Desenho, 18 X 23 cm.
1.
Fé
e modernidade são palavras contraditórias. Apesar disso, no final da década de 1930,
um arquiteto, um pintor e um escultor romperam os padrões vigentes e venceram
preconceitos para atender aos anseios de uma ordem de missionários e da
comunidade de imigrantes italianos. Construíram num
bairro operário uma igreja moderna - a Igreja Nossa Senhora da Paz [Figura 1] - que
representava ao mesmo tempo, a memória do país de origem e a esperança de
prosperidade. Eram eles: o arquiteto Leopoldo Pettini, o pintor Fulvio Pennacchi
e o escultor Galileo Emendabili.
A iniciativa da construção da igreja partiu do Padre Francesco Milini, superior provincial da Congregação Carlista, em 1937.[2] A obra contou com o empenho dos expoentes
da colônia italiana em São Paulo para angariar os recursos necessários.
2.
O
lugar escolhido foi o bairro do Glicério, na época um centro operário
localizado entre Cambuci, Moóca e Liberdade, cortado
pela rua General Glicério. Padre Milini,
com o dinheiro arrecadado, comprou um terreno de 10.000 m², que ocupava toda
uma quadra, próxima à fábrica de cigarros Sudan. O
projeto não se restringia apenas à construção da igreja, e sim de um verdadeiro
centro de convivência comunitária onde seria possível receber os imigrantes
recém-chegados e preservar a cultura italiana.[3]
3.
Bom
número de igrejas no Brasil era no estilo neogótico, mas independente disto, os
arquitetos eram instruídos de que a função básica da igreja era converter o
visitante num devoto, criando assim igrejas em que predominava uma atmosfera
mística. A partir da conferência realizada em Malines,
na Bélgica, em 1909, a finalidade primordial da construção de uma igreja passa
a ser puramente prática: dar abrigo à liturgia ou ao culto público.[4]
4.
Segundo
Carlos
Oswald, em artigo na revista Fede e Arte, publicada pelo Vaticano em
1954 [Figura 2],
o gosto moderno não era compreendido nem apreciado pela maior parte dos fiéis,
tampouco pelo Clero Católico. Por essa razão, são raras as igrejas de
arquitetura ou decoração artística modernas.

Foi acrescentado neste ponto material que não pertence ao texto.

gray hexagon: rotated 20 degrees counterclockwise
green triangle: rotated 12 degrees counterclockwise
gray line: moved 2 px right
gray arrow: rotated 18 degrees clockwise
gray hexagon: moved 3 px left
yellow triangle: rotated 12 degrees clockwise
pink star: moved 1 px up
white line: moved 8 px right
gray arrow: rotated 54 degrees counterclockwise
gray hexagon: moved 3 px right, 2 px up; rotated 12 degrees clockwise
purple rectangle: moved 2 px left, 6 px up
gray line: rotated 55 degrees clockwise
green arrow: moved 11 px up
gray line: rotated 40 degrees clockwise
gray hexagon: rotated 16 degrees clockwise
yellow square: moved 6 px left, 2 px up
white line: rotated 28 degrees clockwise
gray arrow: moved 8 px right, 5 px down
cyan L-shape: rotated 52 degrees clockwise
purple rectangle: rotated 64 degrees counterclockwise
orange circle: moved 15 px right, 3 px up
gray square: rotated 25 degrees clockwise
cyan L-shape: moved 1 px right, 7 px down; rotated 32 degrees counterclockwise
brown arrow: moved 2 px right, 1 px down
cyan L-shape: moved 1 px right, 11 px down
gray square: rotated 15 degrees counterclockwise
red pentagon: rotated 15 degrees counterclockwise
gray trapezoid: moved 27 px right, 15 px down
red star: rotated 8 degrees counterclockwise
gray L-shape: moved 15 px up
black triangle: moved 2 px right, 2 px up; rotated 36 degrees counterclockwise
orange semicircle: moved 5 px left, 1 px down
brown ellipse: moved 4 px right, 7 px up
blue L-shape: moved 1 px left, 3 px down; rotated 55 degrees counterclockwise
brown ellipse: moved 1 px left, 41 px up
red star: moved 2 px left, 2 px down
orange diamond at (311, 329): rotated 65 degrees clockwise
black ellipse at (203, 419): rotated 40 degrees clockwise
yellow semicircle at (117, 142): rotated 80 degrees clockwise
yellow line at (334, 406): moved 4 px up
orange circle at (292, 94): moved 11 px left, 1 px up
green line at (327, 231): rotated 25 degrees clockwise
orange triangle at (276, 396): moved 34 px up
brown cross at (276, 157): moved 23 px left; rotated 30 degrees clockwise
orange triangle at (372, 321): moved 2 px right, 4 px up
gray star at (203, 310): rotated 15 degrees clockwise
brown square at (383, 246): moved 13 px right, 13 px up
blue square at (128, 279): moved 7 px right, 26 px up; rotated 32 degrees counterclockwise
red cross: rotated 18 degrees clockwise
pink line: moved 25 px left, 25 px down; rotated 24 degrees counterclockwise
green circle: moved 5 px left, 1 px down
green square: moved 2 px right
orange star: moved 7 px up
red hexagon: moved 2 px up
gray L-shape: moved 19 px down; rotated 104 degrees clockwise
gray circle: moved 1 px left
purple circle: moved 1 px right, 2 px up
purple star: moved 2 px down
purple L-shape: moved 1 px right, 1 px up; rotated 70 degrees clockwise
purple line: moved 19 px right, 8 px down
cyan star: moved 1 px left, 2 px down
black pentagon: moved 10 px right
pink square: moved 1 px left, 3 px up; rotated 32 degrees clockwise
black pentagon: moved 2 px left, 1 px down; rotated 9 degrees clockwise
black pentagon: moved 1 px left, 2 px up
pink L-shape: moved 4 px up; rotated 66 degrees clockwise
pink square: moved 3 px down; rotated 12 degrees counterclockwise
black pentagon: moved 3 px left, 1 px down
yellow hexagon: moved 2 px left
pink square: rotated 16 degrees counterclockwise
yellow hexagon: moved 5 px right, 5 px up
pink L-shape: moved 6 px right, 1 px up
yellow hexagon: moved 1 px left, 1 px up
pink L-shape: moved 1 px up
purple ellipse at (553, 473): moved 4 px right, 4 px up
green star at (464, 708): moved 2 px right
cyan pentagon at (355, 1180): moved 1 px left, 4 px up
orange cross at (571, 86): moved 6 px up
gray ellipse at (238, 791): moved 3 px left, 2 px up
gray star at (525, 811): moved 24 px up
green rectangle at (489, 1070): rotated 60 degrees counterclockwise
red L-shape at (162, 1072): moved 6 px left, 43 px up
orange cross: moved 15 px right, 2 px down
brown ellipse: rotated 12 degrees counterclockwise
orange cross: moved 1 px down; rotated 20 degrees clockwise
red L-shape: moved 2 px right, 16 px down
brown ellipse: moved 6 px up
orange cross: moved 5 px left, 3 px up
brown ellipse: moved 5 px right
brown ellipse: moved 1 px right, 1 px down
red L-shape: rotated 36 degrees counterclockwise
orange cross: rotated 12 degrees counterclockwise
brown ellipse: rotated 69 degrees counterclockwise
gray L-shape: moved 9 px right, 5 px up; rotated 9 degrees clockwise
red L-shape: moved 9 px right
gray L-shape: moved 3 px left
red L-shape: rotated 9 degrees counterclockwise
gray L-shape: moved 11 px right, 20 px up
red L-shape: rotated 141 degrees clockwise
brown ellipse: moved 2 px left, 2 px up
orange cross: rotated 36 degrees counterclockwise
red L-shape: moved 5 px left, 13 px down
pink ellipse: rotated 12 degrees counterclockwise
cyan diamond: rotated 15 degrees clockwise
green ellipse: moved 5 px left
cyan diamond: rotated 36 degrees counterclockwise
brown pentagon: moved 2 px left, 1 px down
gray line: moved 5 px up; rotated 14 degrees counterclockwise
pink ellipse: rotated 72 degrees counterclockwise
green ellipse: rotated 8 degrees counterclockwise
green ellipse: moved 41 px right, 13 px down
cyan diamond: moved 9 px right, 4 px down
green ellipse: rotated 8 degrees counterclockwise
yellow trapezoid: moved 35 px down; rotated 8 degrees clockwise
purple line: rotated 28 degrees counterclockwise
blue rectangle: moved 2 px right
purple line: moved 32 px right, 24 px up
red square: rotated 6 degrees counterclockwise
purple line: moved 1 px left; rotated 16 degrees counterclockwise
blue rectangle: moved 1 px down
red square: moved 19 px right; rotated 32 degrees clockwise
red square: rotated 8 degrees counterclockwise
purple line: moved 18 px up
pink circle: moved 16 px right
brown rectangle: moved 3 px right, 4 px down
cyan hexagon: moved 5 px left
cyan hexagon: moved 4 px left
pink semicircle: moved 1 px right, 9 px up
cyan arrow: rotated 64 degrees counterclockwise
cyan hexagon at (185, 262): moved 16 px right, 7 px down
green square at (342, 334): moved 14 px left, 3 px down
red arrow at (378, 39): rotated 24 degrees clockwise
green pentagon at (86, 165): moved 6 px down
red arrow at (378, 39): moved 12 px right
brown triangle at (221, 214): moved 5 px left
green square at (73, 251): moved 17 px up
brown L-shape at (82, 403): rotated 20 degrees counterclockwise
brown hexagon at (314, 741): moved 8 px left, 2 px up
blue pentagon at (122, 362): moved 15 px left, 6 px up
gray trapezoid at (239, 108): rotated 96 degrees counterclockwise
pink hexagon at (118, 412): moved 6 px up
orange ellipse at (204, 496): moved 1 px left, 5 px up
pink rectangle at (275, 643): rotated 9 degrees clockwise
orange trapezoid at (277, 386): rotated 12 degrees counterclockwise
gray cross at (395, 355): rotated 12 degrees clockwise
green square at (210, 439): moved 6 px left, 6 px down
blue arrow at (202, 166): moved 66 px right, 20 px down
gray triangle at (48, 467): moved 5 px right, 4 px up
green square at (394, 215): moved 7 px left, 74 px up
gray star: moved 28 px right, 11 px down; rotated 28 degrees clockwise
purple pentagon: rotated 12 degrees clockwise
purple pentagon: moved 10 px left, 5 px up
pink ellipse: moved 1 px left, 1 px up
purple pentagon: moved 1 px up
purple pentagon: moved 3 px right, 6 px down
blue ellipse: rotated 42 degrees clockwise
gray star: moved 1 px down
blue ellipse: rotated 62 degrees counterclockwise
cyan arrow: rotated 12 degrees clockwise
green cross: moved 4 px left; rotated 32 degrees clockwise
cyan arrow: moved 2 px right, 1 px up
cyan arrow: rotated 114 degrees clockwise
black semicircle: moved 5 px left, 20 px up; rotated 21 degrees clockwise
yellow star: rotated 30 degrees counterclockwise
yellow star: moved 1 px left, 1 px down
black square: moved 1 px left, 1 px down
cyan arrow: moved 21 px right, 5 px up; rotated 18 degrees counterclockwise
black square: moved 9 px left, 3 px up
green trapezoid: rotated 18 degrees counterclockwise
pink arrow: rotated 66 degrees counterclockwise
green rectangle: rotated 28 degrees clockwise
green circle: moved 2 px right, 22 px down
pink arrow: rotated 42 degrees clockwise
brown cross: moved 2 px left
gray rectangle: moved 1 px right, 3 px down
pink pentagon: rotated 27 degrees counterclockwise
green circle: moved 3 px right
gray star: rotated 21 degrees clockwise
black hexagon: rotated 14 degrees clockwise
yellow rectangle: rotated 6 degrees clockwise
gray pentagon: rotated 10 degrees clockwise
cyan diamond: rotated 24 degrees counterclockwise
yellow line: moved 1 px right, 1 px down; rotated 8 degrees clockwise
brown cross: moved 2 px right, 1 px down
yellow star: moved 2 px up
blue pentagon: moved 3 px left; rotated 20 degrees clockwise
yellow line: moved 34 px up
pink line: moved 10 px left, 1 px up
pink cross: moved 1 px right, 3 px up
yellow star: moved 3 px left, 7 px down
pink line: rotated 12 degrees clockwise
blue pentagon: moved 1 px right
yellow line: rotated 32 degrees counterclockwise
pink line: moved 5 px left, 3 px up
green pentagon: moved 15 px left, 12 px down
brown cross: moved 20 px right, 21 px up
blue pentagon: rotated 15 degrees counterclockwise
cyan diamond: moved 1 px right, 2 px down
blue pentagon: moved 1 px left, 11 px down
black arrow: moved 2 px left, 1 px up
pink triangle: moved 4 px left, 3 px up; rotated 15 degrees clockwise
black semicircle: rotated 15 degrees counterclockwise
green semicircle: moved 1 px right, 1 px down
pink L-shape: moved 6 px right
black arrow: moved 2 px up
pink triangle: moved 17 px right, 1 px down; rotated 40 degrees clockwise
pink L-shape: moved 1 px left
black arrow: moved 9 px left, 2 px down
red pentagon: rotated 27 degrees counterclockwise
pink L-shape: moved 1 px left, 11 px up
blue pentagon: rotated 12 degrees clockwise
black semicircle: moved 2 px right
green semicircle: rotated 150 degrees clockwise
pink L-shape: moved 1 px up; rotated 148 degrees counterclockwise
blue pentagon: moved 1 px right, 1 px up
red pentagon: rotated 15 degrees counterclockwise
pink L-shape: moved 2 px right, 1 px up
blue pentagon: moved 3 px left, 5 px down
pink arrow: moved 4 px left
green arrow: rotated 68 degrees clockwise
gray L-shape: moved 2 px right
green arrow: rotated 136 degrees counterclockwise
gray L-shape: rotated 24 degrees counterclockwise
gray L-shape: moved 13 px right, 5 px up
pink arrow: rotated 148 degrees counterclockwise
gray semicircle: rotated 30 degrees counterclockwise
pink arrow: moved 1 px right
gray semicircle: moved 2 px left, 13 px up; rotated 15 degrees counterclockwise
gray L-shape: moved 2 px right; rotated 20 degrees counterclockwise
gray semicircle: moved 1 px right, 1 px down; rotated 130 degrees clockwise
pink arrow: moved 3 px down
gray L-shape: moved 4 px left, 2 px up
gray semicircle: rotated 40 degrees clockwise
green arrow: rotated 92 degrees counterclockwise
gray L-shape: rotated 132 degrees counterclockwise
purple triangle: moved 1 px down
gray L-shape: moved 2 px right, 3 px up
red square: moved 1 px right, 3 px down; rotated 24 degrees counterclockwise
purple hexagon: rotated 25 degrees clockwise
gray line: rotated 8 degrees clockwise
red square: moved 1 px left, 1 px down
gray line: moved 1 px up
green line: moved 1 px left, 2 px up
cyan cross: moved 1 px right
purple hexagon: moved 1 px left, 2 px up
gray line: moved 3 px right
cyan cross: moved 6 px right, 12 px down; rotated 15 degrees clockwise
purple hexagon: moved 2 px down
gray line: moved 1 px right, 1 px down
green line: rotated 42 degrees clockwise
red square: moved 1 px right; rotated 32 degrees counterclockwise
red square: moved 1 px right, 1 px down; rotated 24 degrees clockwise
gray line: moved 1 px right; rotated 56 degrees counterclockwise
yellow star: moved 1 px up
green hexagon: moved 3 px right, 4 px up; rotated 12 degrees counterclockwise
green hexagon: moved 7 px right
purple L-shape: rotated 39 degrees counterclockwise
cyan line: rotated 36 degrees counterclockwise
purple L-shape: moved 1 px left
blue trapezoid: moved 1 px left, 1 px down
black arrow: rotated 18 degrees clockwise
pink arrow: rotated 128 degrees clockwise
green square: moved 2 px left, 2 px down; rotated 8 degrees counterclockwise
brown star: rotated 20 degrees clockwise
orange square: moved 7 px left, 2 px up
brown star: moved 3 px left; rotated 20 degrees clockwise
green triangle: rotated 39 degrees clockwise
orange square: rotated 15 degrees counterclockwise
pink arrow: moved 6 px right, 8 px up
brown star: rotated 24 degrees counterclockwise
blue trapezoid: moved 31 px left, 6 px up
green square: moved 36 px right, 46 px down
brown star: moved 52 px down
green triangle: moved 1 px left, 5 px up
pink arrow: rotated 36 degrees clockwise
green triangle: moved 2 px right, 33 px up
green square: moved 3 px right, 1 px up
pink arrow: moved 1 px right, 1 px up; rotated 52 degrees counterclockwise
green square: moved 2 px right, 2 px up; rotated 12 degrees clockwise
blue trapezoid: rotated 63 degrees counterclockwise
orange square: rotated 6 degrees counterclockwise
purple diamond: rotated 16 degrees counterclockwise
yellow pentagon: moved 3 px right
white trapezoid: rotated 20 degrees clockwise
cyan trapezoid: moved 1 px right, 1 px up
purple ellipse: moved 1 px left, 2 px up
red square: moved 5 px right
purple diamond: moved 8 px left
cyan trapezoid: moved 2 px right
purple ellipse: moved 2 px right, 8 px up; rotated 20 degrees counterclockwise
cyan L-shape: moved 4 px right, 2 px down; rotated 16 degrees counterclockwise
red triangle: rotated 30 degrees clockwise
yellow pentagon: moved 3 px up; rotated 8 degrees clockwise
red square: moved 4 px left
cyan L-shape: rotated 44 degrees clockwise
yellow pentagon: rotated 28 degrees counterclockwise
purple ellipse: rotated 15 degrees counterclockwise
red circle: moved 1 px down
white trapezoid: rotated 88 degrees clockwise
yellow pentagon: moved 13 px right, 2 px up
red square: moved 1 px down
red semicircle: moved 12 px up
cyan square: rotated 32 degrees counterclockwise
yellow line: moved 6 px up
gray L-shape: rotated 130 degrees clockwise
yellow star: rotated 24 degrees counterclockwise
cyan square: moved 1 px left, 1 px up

Entretanto a arte moderna, em suas várias formas e tendências, não era
hostilizada pela Igreja, que somente se opunha às deformações irreverentes e as
imagens insólitas ou incompreensíveis ao público.[5]
5.
Quando
a II Guerra já havia se iniciado e os imigrantes, fugindo do horror e da morte,
começaram a chegar aos milhares em São Paulo, a igreja se viu compelida a ampliar
seu papel dando a essa gente, além do conforto espiritual, o conforto físico.
No complexo da igreja [Figura
3], foram então projetados a casa paroquial, uma creche e na quadra
vizinha da rua Almirante Muriti, um albergue. Foram
construídas também salas para cursos profissionalizantes e de catequese para os
filhos de imigrantes e operários que trabalhavam nas indústrias das redondezas.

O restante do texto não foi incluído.